We've often had occasion to wonder how spammy blog comments are linguistically constructed. (See, most recently, Mark Liberman's post, "Numerous upon the written content material," in which he refers to spam comments as "aleatoric sub-poetry.") Now, on Quartz, David Yanofsky and Zachary M. Seward expose how spam comments are engineered:
Comment spam follows a formula, which was made plain the other day when a spambot accidentally posted its entire template on the blog of programmer Scott Hanselman. With his permission, we’ve reproduced some of the spam comment recipes here and added colorful formatting to make it readable. The spambot constructs new, vaguely unique comments by selecting from each set of options. We hope you find it wonderful | terrific | brilliant | amazing | great | excellent | fantastic | outstanding | superb.
A few examples:
been online more than hours today, yet I never found any interesting article like yours. pretty worth enough for me. , if all and bloggers made good content as you did, the will be useful than ever before. I commenting. written! your as I your subscription or service. Do any? me I subscribe. Thanks.

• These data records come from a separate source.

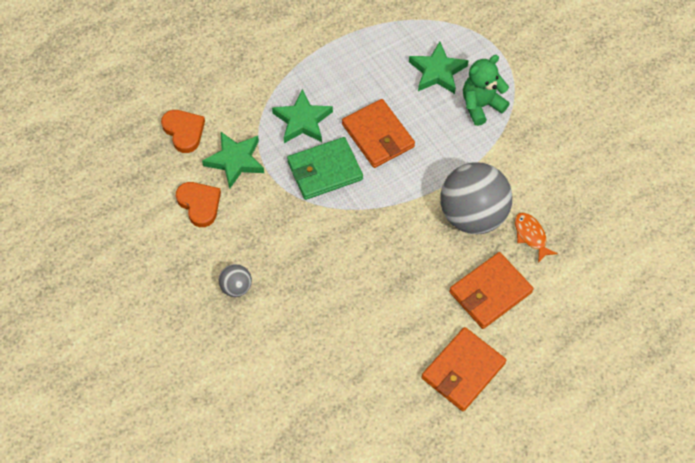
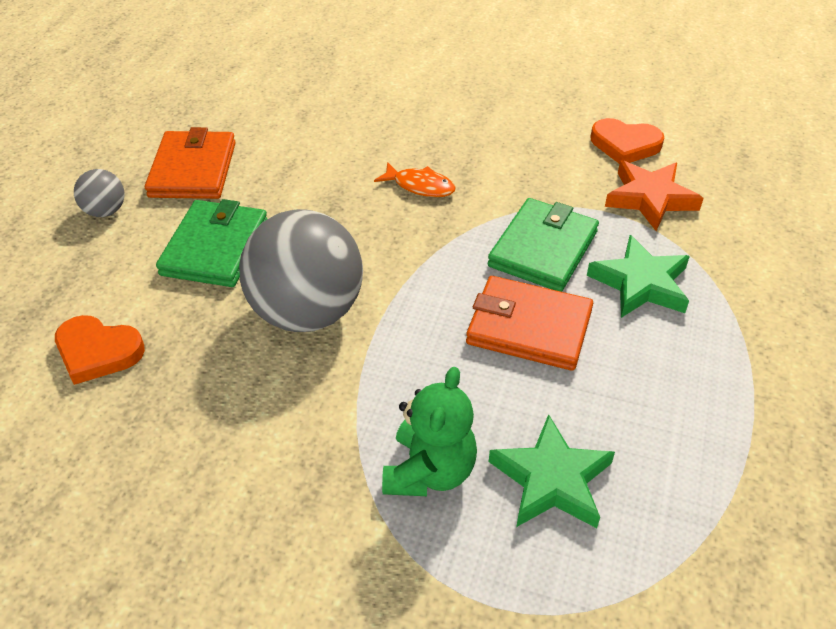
camera: 140 degrees right, 15 degrees down
(184, 131) = (742, 191): orange heart -> orange heart (98, 352)
(235, 161) = (650, 198): green star -> orange star
(236, 287) = (497, 110): grey ball -> grey ball (105, 211)
(490, 292) = (215, 248): orange wallet -> green wallet
(531, 235) = (204, 336): orange fish -> orange fish (420, 186)

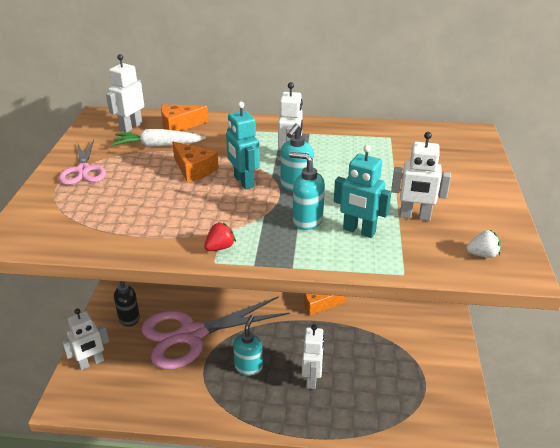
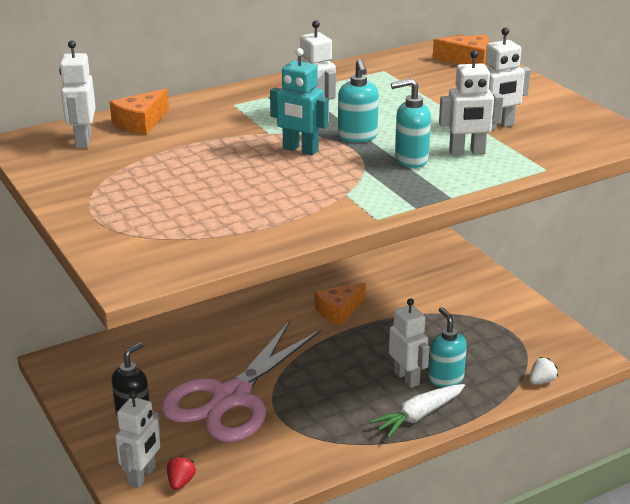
camera: 35 degrees left, 5 degrees down
(83, 170) = (101, 196): pink scissors -> none
(158, 146) = (150, 148): white carrot -> white carrot (418, 416)
(194, 169) = (230, 156): orange cheese -> orange cheese (468, 60)
(220, 247) = (364, 206): red strawberry -> red strawberry (181, 482)
(248, 367) = (331, 397): turquoise soap dispenser -> turquoise soap dispenser (445, 379)
(359, 231) = (467, 152): turquoise robot -> white robot
(482, 254) = (586, 135): white strawberry -> white strawberry (541, 381)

Wow, thisis , my is analyzing things, I am going to her.
! Someone in my group shared this with us so I came to . I'm definitely the information. I'm and will be tweeting this to my followers! blog and .
For connoisseurs of such automated quasi-synonymy, let me also note this passage from a piece I wrote for Lapham's Quarterly last year called "Word for Word," a reconsideration of Roget's Thesaurus:
Fans of the television show Friends may recall the episode in which the dim-witted Joey Tribbiani discovers the built-in thesaurus in his word-processing program and tries to spruce up a letter of recommendation for his friends’ adoption agency. He thesaurusizes every word, so that the sentence “They are warm, nice people with big hearts” turns into “They are humid, prepossessing homo sapiens with full-sized aortic pumps.”
That bit of sitcom silliness has actually turned into a grim reality, now that online content farms use so-called spinning software to modify a source text by automatically swapping out words with ostensible synonyms. (The goal is to create new textual fodder that can be used on websites without search engines like Google suspecting that the content has been duplicated from elsewhere.) I recently came across a particularly ham-handed example on a news aggregator which lifted an article from the Star-Ledger about a looming fight between two congressional candidates. The original said that “the Democratic showdown…will be bloody and fairly evenly matched considering the county machinery behind each candidate.” In the “spun” version, the showdown “will be full of blood and sincerely uniformly suited deliberation the county equipment at the back any candidate.” Sadly, this sort of thesaurus-driven gobbledygook can be found in abundance online, as if Joey and his full-sized aortic pump had taken over the Internet.